◆ Provided data ◆
-*-*-
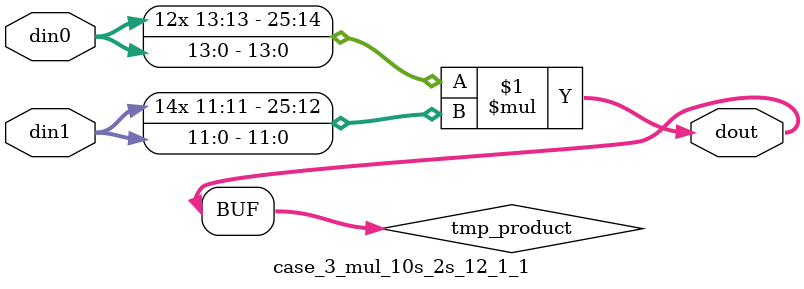
<source format=v>

`timescale 1 ns / 1 ps

 (* use_dsp = "no" *)  module case_3_mul_10s_2s_12_1_1(din0, din1, dout);
parameter ID = 1;
parameter NUM_STAGE = 0;
parameter din0_WIDTH = 14;
parameter din1_WIDTH = 12;
parameter dout_WIDTH = 26;

input [din0_WIDTH - 1 : 0] din0; 
input [din1_WIDTH - 1 : 0] din1; 
output [dout_WIDTH - 1 : 0] dout;

wire signed [dout_WIDTH - 1 : 0] tmp_product;



























assign tmp_product = $signed(din0) * $signed(din1);








assign dout = tmp_product;





















endmodule

</source>
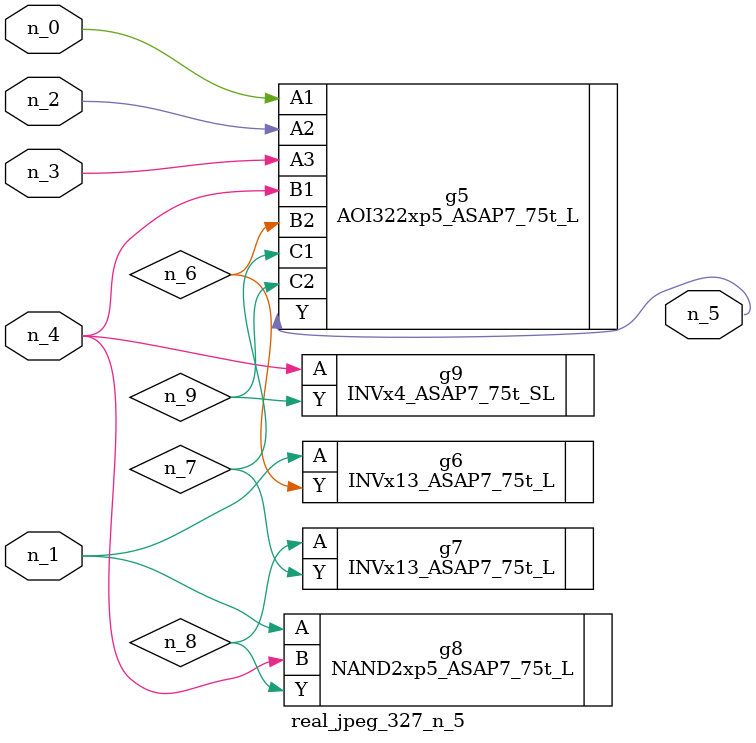
<source format=v>
module real_jpeg_327_n_5 (n_4, n_0, n_1, n_2, n_3, n_5);

input n_4;
input n_0;
input n_1;
input n_2;
input n_3;

output n_5;

wire n_8;
wire n_6;
wire n_7;
wire n_9;

AOI322xp5_ASAP7_75t_L g5 ( 
.A1(n_0),
.A2(n_2),
.A3(n_3),
.B1(n_4),
.B2(n_6),
.C1(n_7),
.C2(n_9),
.Y(n_5)
);

INVx13_ASAP7_75t_L g6 ( 
.A(n_1),
.Y(n_6)
);

NAND2xp5_ASAP7_75t_L g8 ( 
.A(n_1),
.B(n_4),
.Y(n_8)
);

INVx4_ASAP7_75t_SL g9 ( 
.A(n_4),
.Y(n_9)
);

INVx13_ASAP7_75t_L g7 ( 
.A(n_8),
.Y(n_7)
);


endmodule
</source>
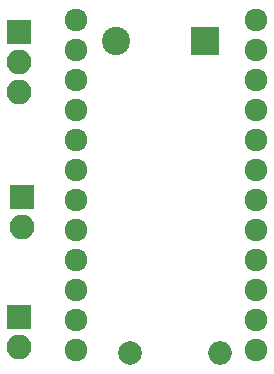
<source format=gbs>
G04 #@! TF.FileFunction,Soldermask,Bot*
%FSLAX46Y46*%
G04 Gerber Fmt 4.6, Leading zero omitted, Abs format (unit mm)*
G04 Created by KiCad (PCBNEW 4.0.7-e2-6376~58~ubuntu16.04.1) date Thu Jan  4 23:54:05 2018*
%MOMM*%
%LPD*%
G01*
G04 APERTURE LIST*
%ADD10C,0.020000*%
%ADD11C,1.924000*%
%ADD12R,2.400000X2.400000*%
%ADD13C,2.400000*%
%ADD14C,2.000000*%
%ADD15O,2.000000X2.000000*%
%ADD16R,2.100000X2.100000*%
%ADD17O,2.100000X2.100000*%
G04 APERTURE END LIST*
D10*
D11*
X151638000Y-110998000D03*
X151638000Y-113538000D03*
X151638000Y-116078000D03*
X151638000Y-118618000D03*
X151638000Y-121158000D03*
X151638000Y-123698000D03*
X151638000Y-126238000D03*
X151638000Y-128778000D03*
X151638000Y-131318000D03*
X151638000Y-133858000D03*
X151638000Y-136398000D03*
X151638000Y-138938000D03*
X166878000Y-110998000D03*
X166878000Y-113538000D03*
X166878000Y-116078000D03*
X166878000Y-118618000D03*
X166878000Y-121158000D03*
X166878000Y-123698000D03*
X166878000Y-126238000D03*
X166878000Y-128778000D03*
X166878000Y-131318000D03*
X166878000Y-133858000D03*
X166878000Y-136398000D03*
X166878000Y-138938000D03*
D12*
X162560000Y-112776000D03*
D13*
X155060000Y-112776000D03*
D14*
X156210000Y-139192000D03*
D15*
X163830000Y-139192000D03*
D16*
X146812000Y-112014000D03*
D17*
X146812000Y-114554000D03*
X146812000Y-117094000D03*
D16*
X147066000Y-125984000D03*
D17*
X147066000Y-128524000D03*
D16*
X146812000Y-136144000D03*
D17*
X146812000Y-138684000D03*
M02*

</source>
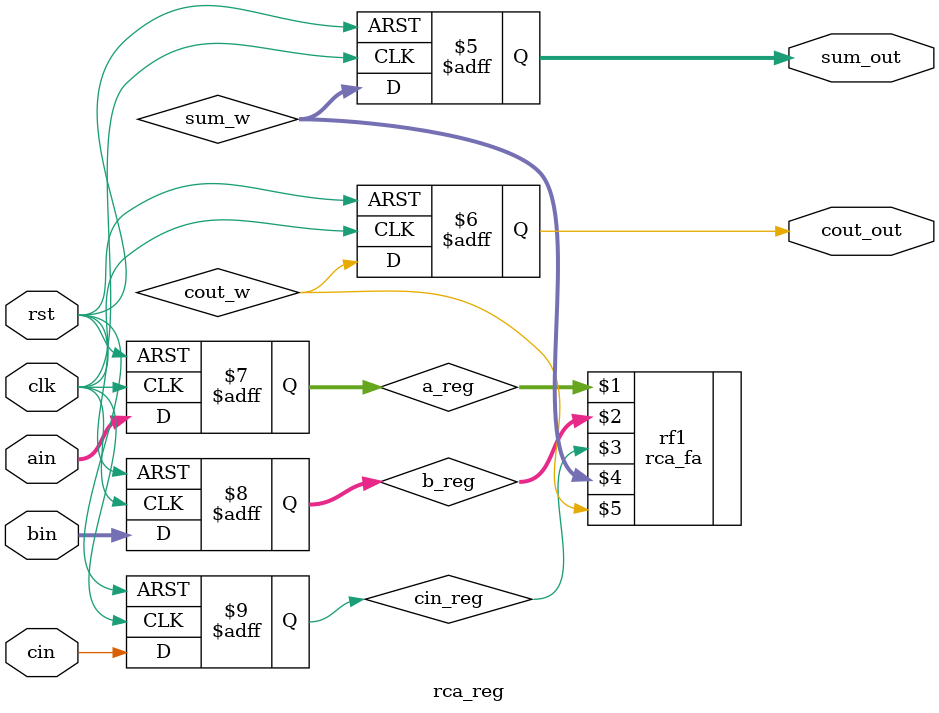
<source format=v>
`timescale 1ns / 1ps


module rca_reg(input clk,rst,cin,
input [3:0]ain,bin,
output reg [3:0] sum_out,
output reg cout_out);

reg[3:0] a_reg,b_reg;
reg cin_reg;
wire [3:0]sum_w;
wire cout_w;

always@(posedge clk or posedge rst) begin
if(rst==1'b1) begin
a_reg<=4'd0;
b_reg<=4'd0;
cin_reg<=1'b0;
end
else begin
a_reg<=ain;
b_reg<=bin;
cin_reg<=cin;
end
end
rca_fa rf1 (a_reg,b_reg,cin_reg,sum_w,cout_w);
always@(posedge clk or posedge rst) begin
if(rst==1'b1) begin
sum_out<=4'd0;
cout_out<=1'b0;
end
else begin
sum_out<=sum_w;
cout_out<=cout_w;
end
end
endmodule

</source>
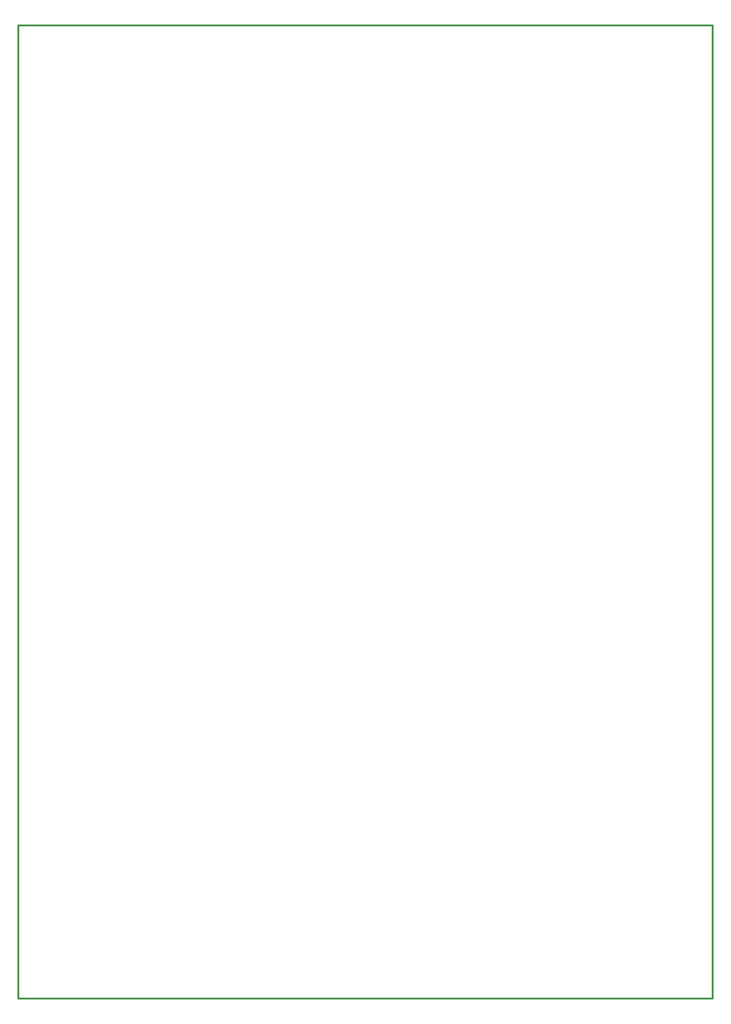
<source format=gbr>
G04 #@! TF.GenerationSoftware,KiCad,Pcbnew,6.0.2-378541a8eb~116~ubuntu20.04.1*
G04 #@! TF.CreationDate,2022-03-24T19:55:36+01:00*
G04 #@! TF.ProjectId,ESP32_Platine,45535033-325f-4506-9c61-74696e652e6b,0.0.2*
G04 #@! TF.SameCoordinates,Original*
G04 #@! TF.FileFunction,Profile,NP*
%FSLAX46Y46*%
G04 Gerber Fmt 4.6, Leading zero omitted, Abs format (unit mm)*
G04 Created by KiCad (PCBNEW 6.0.2-378541a8eb~116~ubuntu20.04.1) date 2022-03-24 19:55:36*
%MOMM*%
%LPD*%
G01*
G04 APERTURE LIST*
G04 #@! TA.AperFunction,Profile*
%ADD10C,0.300000*%
G04 #@! TD*
G04 APERTURE END LIST*
D10*
X38000000Y-49000000D02*
X163000000Y-49000000D01*
X163000000Y-49000000D02*
X163000000Y-224000000D01*
X163000000Y-224000000D02*
X38000000Y-224000000D01*
X38000000Y-224000000D02*
X38000000Y-49000000D01*
M02*

</source>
-*-*-
◆ Work instructions ◆
The answer must consist of the lines from the one with "<source format=gbr>" through the final line of the entries above, exactly as they are, and nothing else.

◆ Task result ◆
<source format=gbr>
G04 #@! TF.GenerationSoftware,KiCad,Pcbnew,6.0.2-378541a8eb~116~ubuntu20.04.1*
G04 #@! TF.CreationDate,2022-03-24T19:55:36+01:00*
G04 #@! TF.ProjectId,ESP32_Platine,45535033-325f-4506-9c61-74696e652e6b,0.0.2*
G04 #@! TF.SameCoordinates,Original*
G04 #@! TF.FileFunction,Profile,NP*
%FSLAX46Y46*%
G04 Gerber Fmt 4.6, Leading zero omitted, Abs format (unit mm)*
G04 Created by KiCad (PCBNEW 6.0.2-378541a8eb~116~ubuntu20.04.1) date 2022-03-24 19:55:36*
%MOMM*%
%LPD*%
G01*
G04 APERTURE LIST*
G04 #@! TA.AperFunction,Profile*
%ADD10C,0.300000*%
G04 #@! TD*
G04 APERTURE END LIST*
D10*
X38000000Y-49000000D02*
X163000000Y-49000000D01*
X163000000Y-49000000D02*
X163000000Y-224000000D01*
X163000000Y-224000000D02*
X38000000Y-224000000D01*
X38000000Y-224000000D02*
X38000000Y-49000000D01*
M02*

</source>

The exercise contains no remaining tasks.